- **EXTRAIT DU DOCUMENT**
******************************

Kochi étant une ville très touristique, nous pouvons de nouveau louer un scooter. Nous profitons donc du véhicule pour découvrir les alentours et sortir des sentiers battus. En descendant au hasard vers le sud, nous prenons vite goût à rouler en scooter : tous les indiens nous font des coucous sur la route, souvent même accompagnés de francs « Hellos !! » et de sourires colgate. Nous nous arrêtons dans un petit village de bord de mer, bien à l’écart des flux habituels de touristes. Nous sortons nos appareils photos et nous retrouvons vite au cœur de la vie de ces petites rues résidentielles. Les gens passent, nous interpellent, demandent une photo, sourient,… Les enfants, heureux, se font vite nos guides et nous amènent sur une magnifique plage. Quelques rencontres éphémères, mais chaleureuses, teinteront notre petit séjour ici de beaux souvenirs.






Mais en fait, ces quelques jours à Kochi ne seront pas tant marquants par les sourires échangés que par l’évènement tout à fait déterminant pour la suite du voyage. En effet, R. m’avait depuis bien longtemps demandé à aller visiter les états du Nord-Est, l’espèce d’ex-croissance indienne de l’autre côté du Bengladesh. Je n’avais pas dit non, mais nous sommes finalement partis dans la direction opposée et nous nous trouvons maintenant au Sud-Ouest du pays. Lorsque nous étions coincés à Varkala, R. m’avait proposé de reprendre un vol intérieur, mais je n’avais pas très envie de traverser le pays d’une traite. Or il avait justement vu qu’une ligne de train reliait Kochi à Guwahati, la capitale de ces états du Nord-Est. L’idée d’un périple en train me plaisait bien : une belle façon de mélanger authenticité, découverte et réalisation du symbole même du voyage, la traversée en train.

******************************

- **MATÉRIEL FOURNI**

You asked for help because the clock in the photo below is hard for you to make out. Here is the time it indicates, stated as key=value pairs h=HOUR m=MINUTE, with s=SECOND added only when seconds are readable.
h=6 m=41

******************************

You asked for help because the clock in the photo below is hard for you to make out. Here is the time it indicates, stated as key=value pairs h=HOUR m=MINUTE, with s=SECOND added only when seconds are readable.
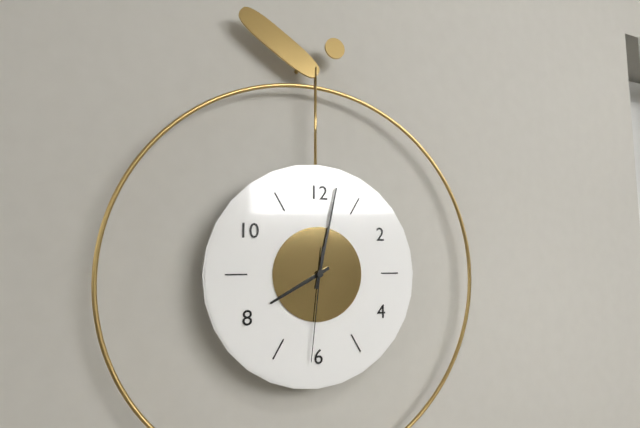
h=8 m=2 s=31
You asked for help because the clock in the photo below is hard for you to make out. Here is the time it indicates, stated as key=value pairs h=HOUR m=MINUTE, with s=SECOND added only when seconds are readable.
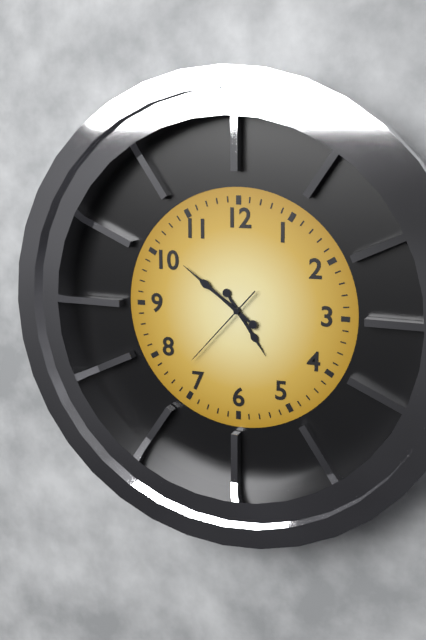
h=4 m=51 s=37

******************************

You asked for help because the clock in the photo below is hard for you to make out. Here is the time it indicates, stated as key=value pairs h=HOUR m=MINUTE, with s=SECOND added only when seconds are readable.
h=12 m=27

******************************

- **TRAVAIL DEMANDÉ**
- 1) Dans le récit du séjour à Kochi, quelle ville une ligne de train relie-t-elle à Kochi ?
- 2) Poursuivez le récit du séjour à Kochi après sa dernière phrase.

- **LES RÉSULTATS**
- 1) Guwahati, la capitale des états du Nord-Est.

- 2)
Le problème, c’est qu’en Inde tous les trains sont complets bien longtemps à l’avance. Heureusement, il existe une solution de dernier recours, à l’étrange nom de « tatkal ». Tatkal, ce sont ces billets « d’urgence » que l’on ne peut obtenir que le matin de la veille du départ, à 10 heures. Mais ces billets sont évidemment limités en nombre et sont donc réservés aux plus chanceux, ou plutôt aux plus lèves-tôt, ou en fait même aux plus malins. Quoi qu’il en soit, « tatkal » reste encore une notion floue pour nous, mais représente notre grand espoir de pouvoir partir à l’autre bout du pays et fuir cette région très touristique pour un coin tout à fait mystérieux.

Le « Guwahati Express » passe le mardi soir par Kochi. Lundi matin, nous devons donc être aux aguets pour obtenir ce fameux Tatkal. Après nous être renseignés auprès de différentes personnes sur la démarche, le lieu et l’heure, nous prévoyons d’arriver à 8h en gare d’Ernakulam. Ce lundi matin, R. prend donc les commandes de notre scooter et nous emmène pour 1h de traversée à la fraîche, au cœur du pôle urbain. Devant de grands panneaux « No Parking », nous garons notre scooter, parmi la centaine d’autres deux-roues déjà stationnés, concluant que ces panneaux doivent être à l’image des règles en Inde : un pur élément décoratif, mais pas du tout usuel.



Après 30 minutes de queue, nous accédons à un guichet. Première désillusion : le vendeur nous informe que nous arrivons bien trop tard pour espérer avoir un billet pour le Guwahati express, puisque nous sommes les 15èmes sur la liste et qu’il ne reste que 3 places dans le train. Il nous délivre quand-même un numéro de passage, que nous devons conserver jusqu’à l’appel de 10h. L’obtention des billets semble perdue d’avance : devons-nous repartir au lieu de perdre 2 heures supplémentaires à attendre ou devrions-nous attendre dans l’espoir d’un éventuel miracle (que je nommerai le miracle indien ou l’art de rendre l’impossible tout à fait possible) ? Désemparés, nous nous asseyons un moment pour réfléchir à une solution de remplacement, à un itinéraire bis. Nous nous rendons donc à un guichet pour nous renseigner sur les autres trains partant en direction du Nord-Est.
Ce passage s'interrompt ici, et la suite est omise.